> **Il problema**: Ricopia senza modifiche le righe dei dati dall'inizio fino a quella che contiene "for denouncing the violence they", inclusa. Lascia fuori dalla risposta le immagini.

> **Dati da usare**:
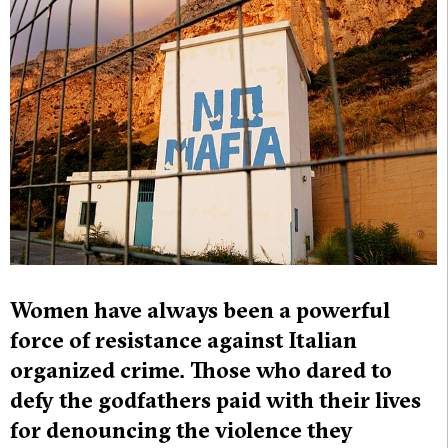
Women have always been a powerful
force of resistance against Italian
organized crime. Those who dared to
defy the godfathers paid with their lives
for denouncing the violence they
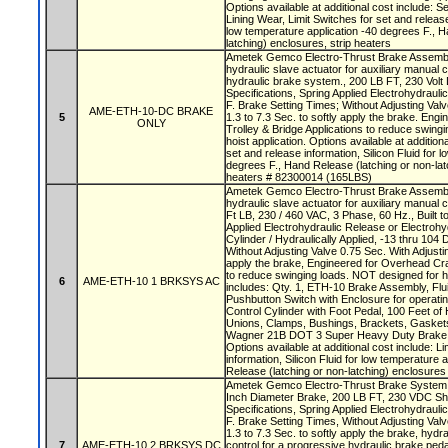
Options available at additional cost include: S
Lining Wear, Limit Switches for set and release 
low temperature application -40 degrees F., H
latching) enclosures, strip heaters
Ametek Gemco Electro-Thrust Brake Assembly
hydraulic slave actuator for auxiliary manual 
hydraulic brake system., 200 LB FT, 230 Volt 
Specifications, Spring Applied Electrohydraul
F. Brake Setting Times; Without Adjusting Valv
AME-ETH-10-DC BRAKE
5
1.3 to 7.3 Sec. to softly apply the brake. En
ONLY
Trolley & Bridge Applications to reduce swing
hoist application. Options available at addition
set and release information, Silicon Fluid for 
degrees F., Hand Release (latching or non-lat
heaters # 82300014 (165LBS)
Ametek Gemco Electro-Thrust Brake Assembly
hydraulic slave actuator for auxiliary manual c
Ft LB, 230 / 460 VAC, 3 Phase, 60 Hz., Built t
Applied Electrohydraulic Release or Electrohy
Cylinder / Hydraulically Applied, -13 thru 104
Without Adjusting Valve 0.75 Sec. With Adjustin
apply the brake, Engineered for Overhead Cra
to reduce swinging loads. NOT designed for h
6
AME-ETH-10 1 BRKSYS AC
includes: Qty. 1, ETH-10 Brake Assembly, Flu
Pushbutton Switch with Enclosure for operatin
Control Cylinder with Foot Pedal, 100 Feet of 
Unions, Clamps, Bushings, Brackets, Gasket
Wagner 21B DOT 3 Super Heavy Duty Brake 
Options available at additional cost include: L
information, Silicon Fluid for low temperature 
Release (latching or non-latching) enclosures
Ametek Gemco Electro-Thrust Brake System w
Inch Diameter Brake, 200 LB FT, 230 VDC Shu
Specifications, Spring Applied Electrohydraul
F. Brake Setting Times, Without Adjusting Valv
1.3 to 7.3 Sec. to softly apply the brake, hydra
7
AME-ETH-10 2 BRKSYS DC
control for a progressive hydraulic brake ped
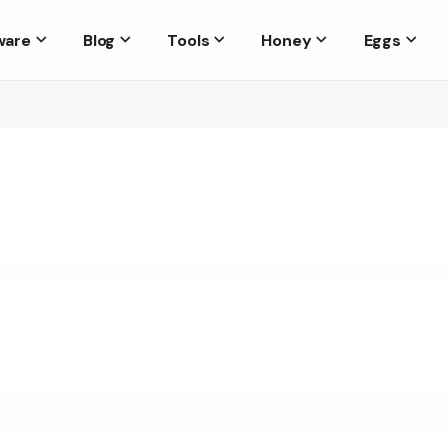
ware
Blog
Tools
Honey
Eggs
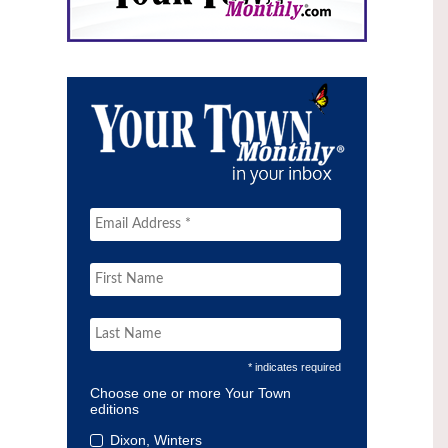
* indicates required
Choose one or more Your Town
editions
Dixon, Winters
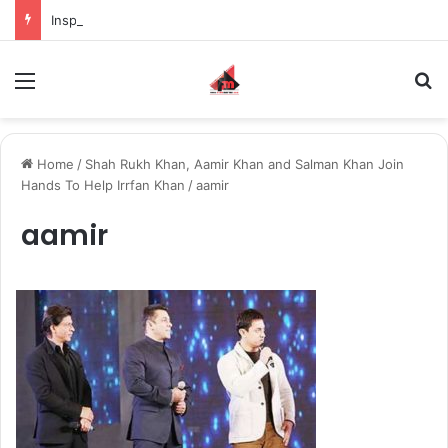
Inspiring the new-gen with her journey in fashion, meet Jaya Thakur.
Menu
S
Home
/
Shah Rukh Khan, Aamir Khan and Salman Khan Join
Hands To Help Irrfan Khan
/
aamir
aamir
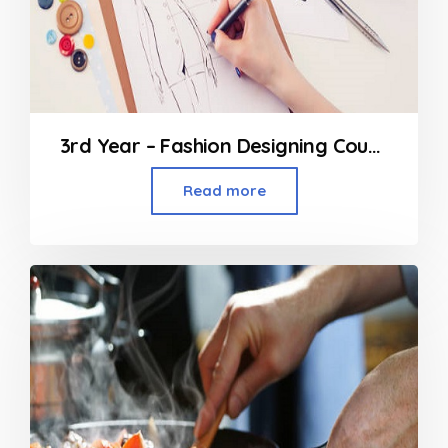
3rd Year – Fashion Designing Course
Read more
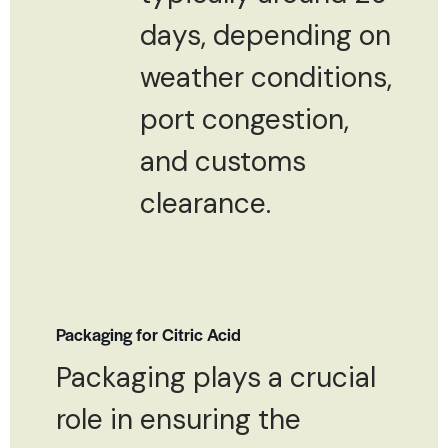
days, depending on
weather conditions,
port congestion,
and customs
clearance.
Packaging for Citric Acid
Packaging plays a crucial
role in ensuring the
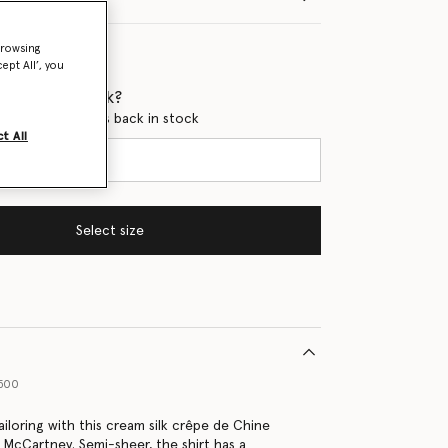
browsing
ept All’, you
 when it's back?
en this product is back in stock
t All
Select size
9500
ailoring with this cream silk crêpe de Chine
a McCartney. Semi-sheer, the shirt has a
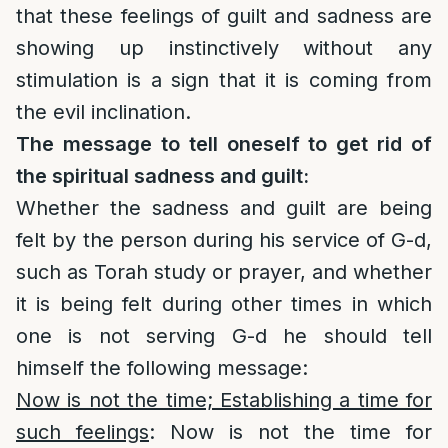
that these feelings of guilt and sadness are
showing up instinctively without any
stimulation is a sign that it is coming from
the evil inclination.
The message to tell oneself to get rid of
the spiritual sadness and guilt:
Whether the sadness and guilt are being
felt by the person during his service of G-d,
such as Torah study or prayer, and whether
it is being felt during other times in which
one is not serving G-d he should tell
himself the following message:
Now is not the time; Establishing a time for
such feelings
: Now is not the time for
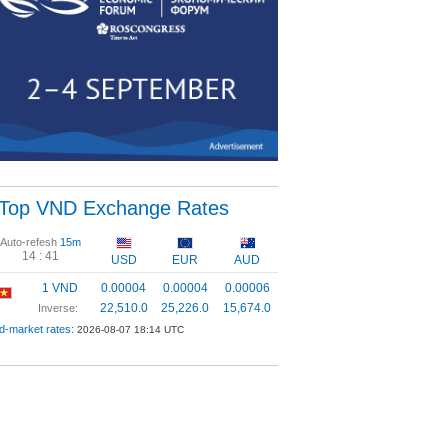
Top VND Exchange Rates
Auto-refesh
15m
14 :
41
USD
EUR
AUD
1 VND
0.00004
0.00004
0.00006
22,510.0
25,226.0
15,674.0
Inverse:
d-market rates:
2026-08-07 18:14 UTC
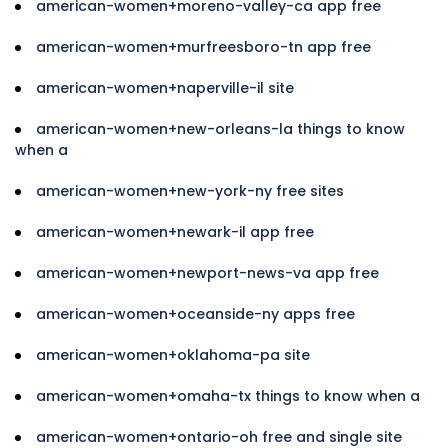
american-women+moreno-valley-ca app free
american-women+murfreesboro-tn app free
american-women+naperville-il site
american-women+new-orleans-la things to know
when a
american-women+new-york-ny free sites
american-women+newark-il app free
american-women+newport-news-va app free
american-women+oceanside-ny apps free
american-women+oklahoma-pa site
american-women+omaha-tx things to know when a
american-women+ontario-oh free and single site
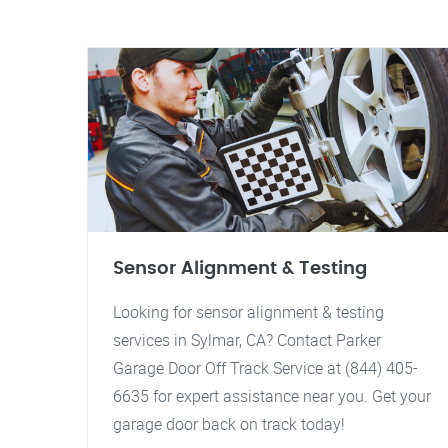
Sensor Alignment & Testing
Looking for sensor alignment & testing
services in Sylmar, CA? Contact Parker
Garage Door Off Track Service at (844) 405-
6635 for expert assistance near you. Get your
garage door back on track today!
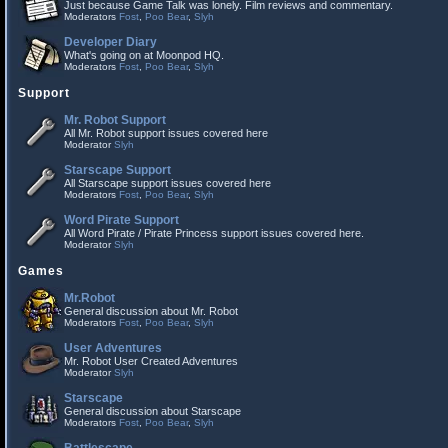
Just because Game Talk was lonely. Film reviews and commentary.
Moderators
Fost
,
Poo Bear
,
Slyh
Developer Diary
What's going on at Moonpod HQ.
Moderators
Fost
,
Poo Bear
,
Slyh
Support
Mr. Robot Support
All Mr. Robot support issues covered here
Moderator
Slyh
Starscape Support
All Starscape support issues covered here
Moderators
Fost
,
Poo Bear
,
Slyh
Word Pirate Support
All Word Pirate / Pirate Princess support issues covered here.
Moderator
Slyh
Games
Mr.Robot
General discussion about Mr. Robot
Moderators
Fost
,
Poo Bear
,
Slyh
User Adventures
Mr. Robot User Created Adventures
Moderator
Slyh
Starscape
General discussion about Starscape
Moderators
Fost
,
Poo Bear
,
Slyh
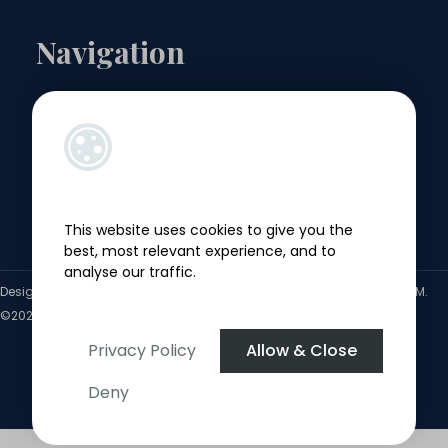
Navigation
Landlords
Sellers
Buyers
This website uses cookies to give you the
Tenants
best, most relevant experience, and to
analyse our traffic.
Designed by
4Property
&
Acquaint CRM
- Ireland’s No 1
Property CRM
.
©2026.
Agent Login
Privacy Policy
Allow & Close
Deny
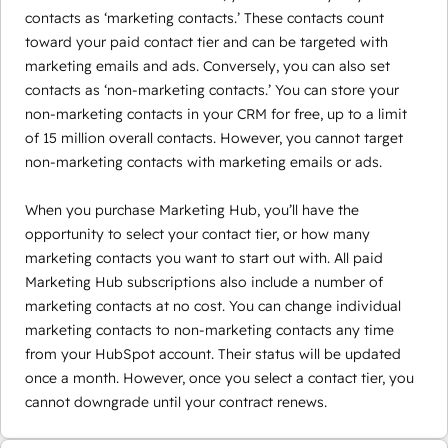
contacts as ‘marketing contacts.’ These contacts count
toward your paid contact tier and can be targeted with
marketing emails and ads. Conversely, you can also set
contacts as ‘non-marketing contacts.’ You can store your
non-marketing contacts in your CRM for free, up to a limit
of 15 million overall contacts. However, you cannot target
non-marketing contacts with marketing emails or ads.
When you purchase Marketing Hub, you’ll have the
opportunity to select your contact tier, or how many
marketing contacts you want to start out with. All paid
Marketing Hub subscriptions also include a number of
marketing contacts at no cost. You can change individual
marketing contacts to non-marketing contacts any time
from your HubSpot account. Their status will be updated
once a month. However, once you select a contact tier, you
cannot downgrade until your contract renews.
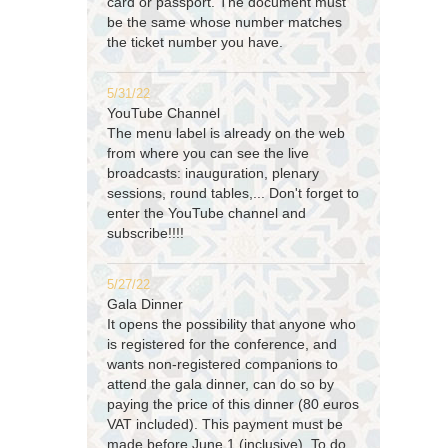
card or passport. The document must
be the same whose number matches
the ticket number you have.
5/31/22
YouTube Channel
The menu label is already on the web
from where you can see the live
broadcasts: inauguration, plenary
sessions, round tables,... Don't forget to
enter the YouTube channel and
subscribe!!!!
5/27/22
Gala Dinner
It opens the possibility that anyone who
is registered for the conference, and
wants non-registered companions to
attend the gala dinner, can do so by
paying the price of this dinner (80 euros
VAT included). This payment must be
made before June 1 (inclusive). To do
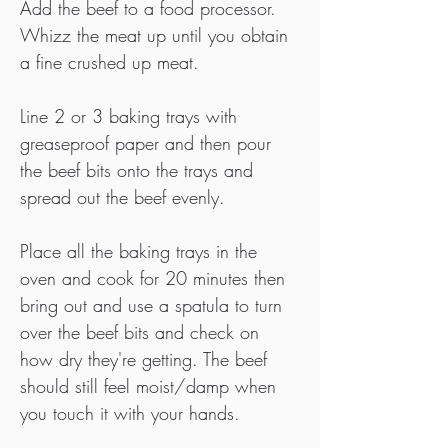
Add the beef to a food processor. 
Whizz the meat up until you obtain 
a fine crushed up meat.
Line 2 or 3 baking trays with 
greaseproof paper and then pour 
the beef bits onto the trays and 
spread out the beef evenly.
Place all the baking trays in the 
oven and cook for 20 minutes then 
bring out and use a spatula to turn 
over the beef bits and check on 
how dry they're getting. The beef 
should still feel moist/damp when 
you touch it with your hands.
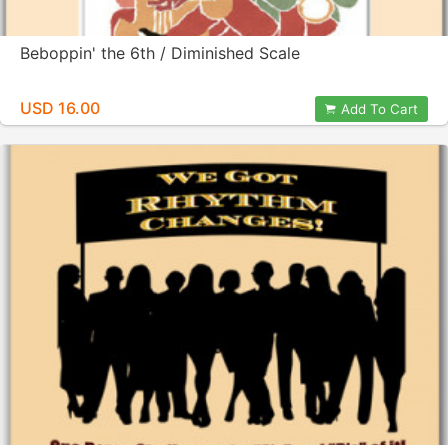
Beboppin' the 6th / Diminished Scale
USD 16.00
Add To Cart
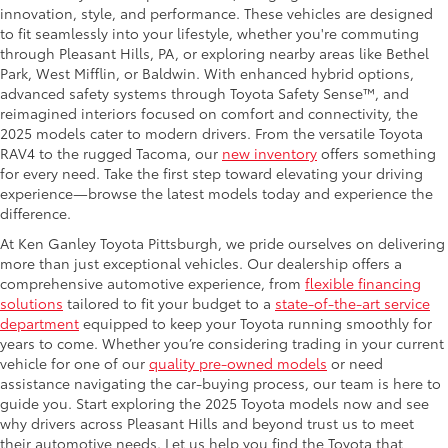
innovation, style, and performance. These vehicles are designed
to fit seamlessly into your lifestyle, whether you're commuting
through Pleasant Hills, PA, or exploring nearby areas like Bethel
Park, West Mifflin, or Baldwin. With enhanced hybrid options,
advanced safety systems through Toyota Safety Sense™, and
reimagined interiors focused on comfort and connectivity, the
2025 models cater to modern drivers. From the versatile Toyota
RAV4 to the rugged Tacoma, our
new inventory
offers something
for every need. Take the first step toward elevating your driving
experience—browse the latest models today and experience the
difference.
At Ken Ganley Toyota Pittsburgh, we pride ourselves on delivering
more than just exceptional vehicles. Our dealership offers a
comprehensive automotive experience, from
flexible financing
solutions
tailored to fit your budget to a
state-of-the-art service
department
equipped to keep your Toyota running smoothly for
years to come. Whether you’re considering trading in your current
vehicle for one of our
quality pre-owned models
or need
assistance navigating the car-buying process, our team is here to
guide you. Start exploring the 2025 Toyota models now and see
why drivers across Pleasant Hills and beyond trust us to meet
their automotive needs. Let us help you find the Toyota that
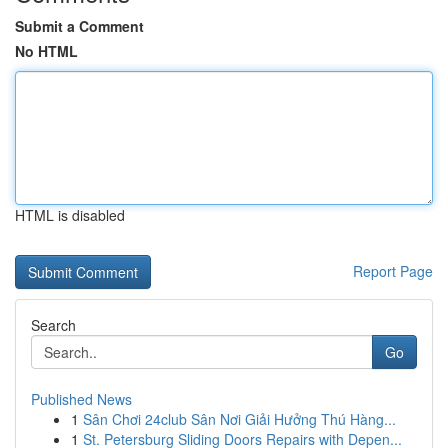
Submit a Comment
No HTML
HTML is disabled
Report Page
Search
Go
Published News
1
Sân Chơi 24club Sân Nơi Giải Hưởng Thú Hàng...
1
St. Petersburg Sliding Doors Repairs with Depen...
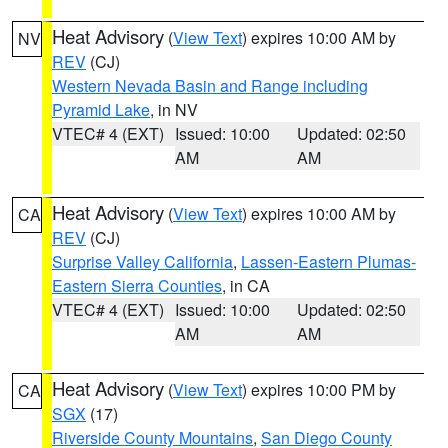
Heat Advisory
(
View Text
) expires 10:00 AM by
NV
REV
(CJ)
Western Nevada Basin and Range including
Pyramid Lake
, in NV
VTEC# 4 (EXT)
Issued: 10:00
Updated: 02:50
AM
AM
Heat Advisory
(
View Text
) expires 10:00 AM by
CA
REV
(CJ)
Surprise Valley California
,
Lassen-Eastern Plumas-
Eastern Sierra Counties
, in CA
VTEC# 4 (EXT)
Issued: 10:00
Updated: 02:50
AM
AM
Heat Advisory
(
View Text
) expires 10:00 PM by
CA
SGX
(17)
Riverside County Mountains
,
San Diego County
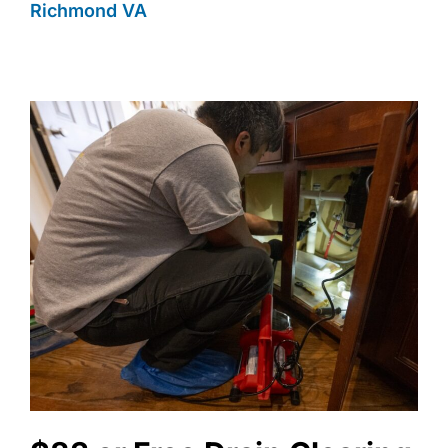
Richmond VA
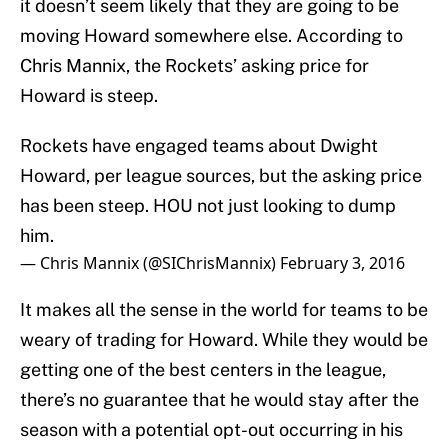
it doesn’t seem likely that they are going to be
moving Howard somewhere else. According to
Chris Mannix, the Rockets’ asking price for
Howard is steep.
Rockets have engaged teams about Dwight
Howard, per league sources, but the asking price
has been steep. HOU not just looking to dump
him.
— Chris Mannix (@SIChrisMannix)
February 3, 2016
It makes all the sense in the world for teams to be
weary of trading for Howard. While they would be
getting one of the best centers in the league,
there’s no guarantee that he would stay after the
season with a potential opt-out occurring in his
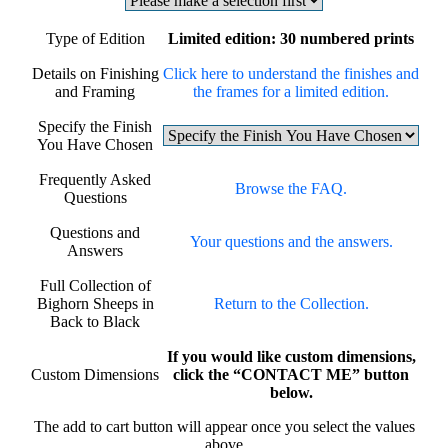
Type of Edition
Limited edition: 30 numbered prints
Details on Finishing
Click here to understand the finishes and
and Framing
the frames for a limited edition.
Specify the Finish
You Have Chosen
Frequently Asked
Browse the FAQ.
Questions
Questions and
Your questions and the answers.
Answers
Full Collection of
Bighorn Sheeps in
Return to the Collection.
Back to Black
If you would like custom dimensions,
Custom Dimensions
click the “CONTACT ME” button
below.
The add to cart button will appear once you select the values
above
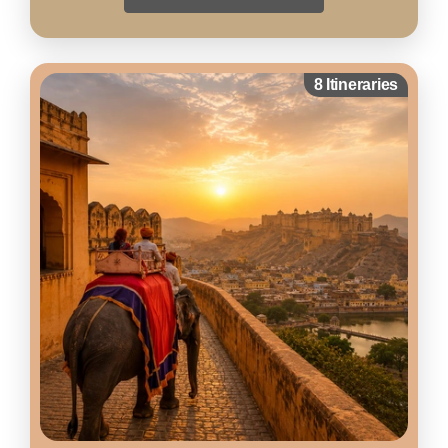
8 Itineraries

> **Risposta al compito**:
Women have always been a powerful
force of resistance against Italian
organized crime. Those who dared to
defy the godfathers paid with their lives
for denouncing the violence they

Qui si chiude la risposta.